Turkish-born Erkan Coruh spoke to AFP about finding his inspiration from Islamic dresses and his native Istanbul.
"Everything I make is influenced by my childhood, by life in Istanbul, where East and West meet," 34-year-old Coruh said in an interview in a cold, echoing warehouse on the outskirts of Italy's fashion capital ahead of his debut on Monday.
"My inspiration also comes from God and I try to reflect that light in my creations. Like Caravaggio, I want to paint a picture of a dark world, but with illumination from above," he said, as models began arriving for try-ons.
Bending over his workbench, Coruh teased human hair into tiny topknot-buttons for the jackets and dresses he is rushing to finish.
"I always use human hair in my designs, wound up into buttons or sprouting from the hems of dresses. It captures the spirit of the warrior woman, the women who have protected me on my journey so far," he said.
Born and raised in Istanbul, Coruh is one of a handful of new designers presenting collections in Milan this year as part of the city's initiative to celebrate some of the best upcoming creators.
The Turkish designer made his name internationally in 2010 with a controversial collection -- "The Men and Women of Allah" -- which merged Western fashion with Islamic dress.
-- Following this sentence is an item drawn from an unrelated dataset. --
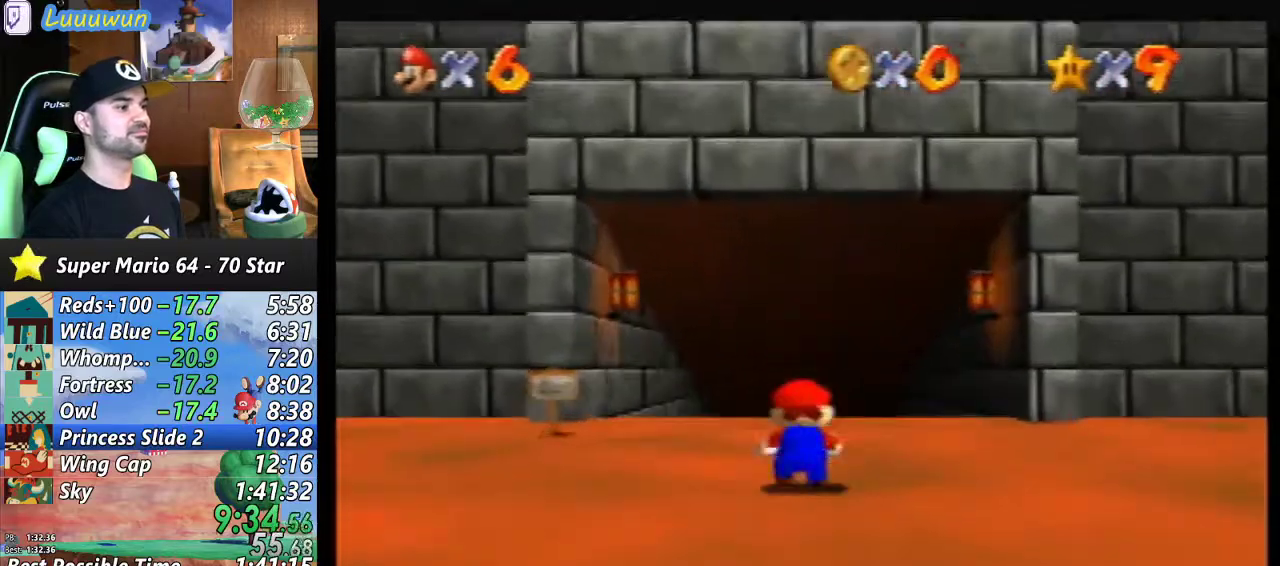
{"buttons": ["Z"], "left_stick": "up", "events": [[33, "A", "down"], [133, "A", "up"]]}
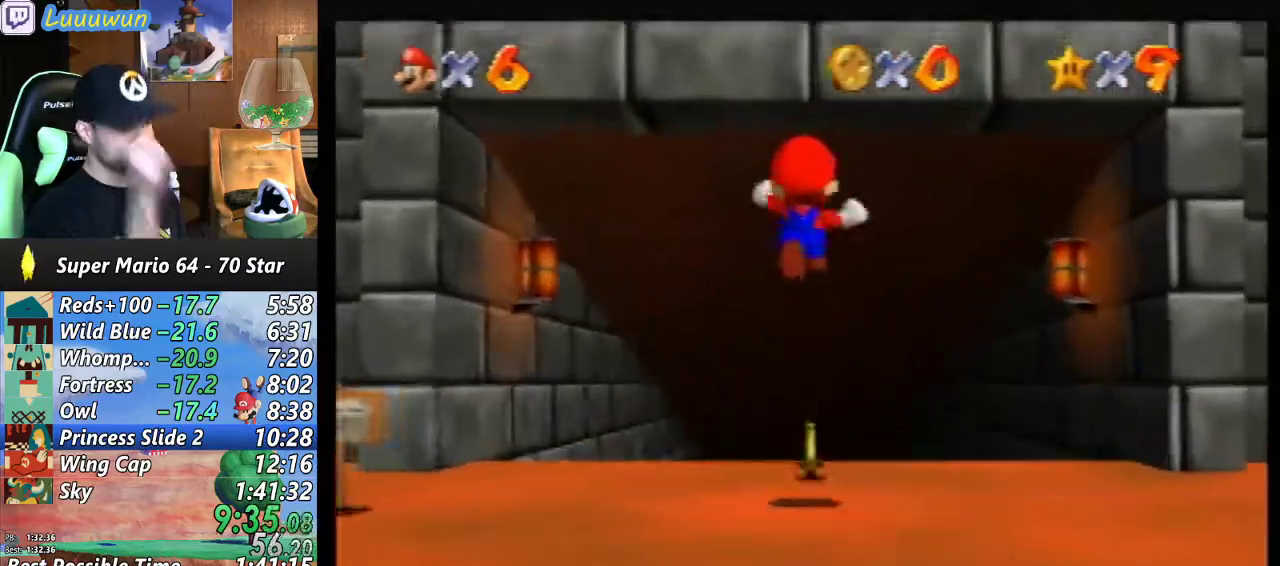
{"buttons": [], "left_stick": "up", "events": [[100, "Z", "up"]]}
"Some people hated my designs. I played on the idea that women lose their shape and their identity under the burqa and I think it shocked some people, it was too Islamic for them," he said.
With Muslim women who live in Europe in mind, Coruh designed a jacket in Chanel style that transforms into a burqa. "You can't just ban the burqa," he said. "Why not find new ways of wearing it, of expressing your culture?"
The jarring vision of women in black, modern-cut dresses with their faces completely enveloped in striking red and white shawls, or buttoned in behind thick, sightless veils, drew attention in Italy's fashion circles.
His second collection, "Shirin," which won a competition organised by Vogue Italia in July, was dedicated to Iranian artist Shirin Neshat and inspired by her ideas on the contrast between feminine vulnerability and women warriors.
"I call it 'traumatic elegance,' the concept of taking classic Western-style pieces and adding challenging new textures and lines that capture the fighting women. My muses are real women who live hard lives, but keep their elegance."
After studying fashion design at Istanbul's Fine Art Academy, Coruh moved to Milan where he did a masters in fashion and worked for several Italian brands before setting up his own label in 2009.
Looking to his upcoming show and his career so far, Coruh said: "This is a golden age."
"The journey is not over of course. But this moment, this is a victory moment."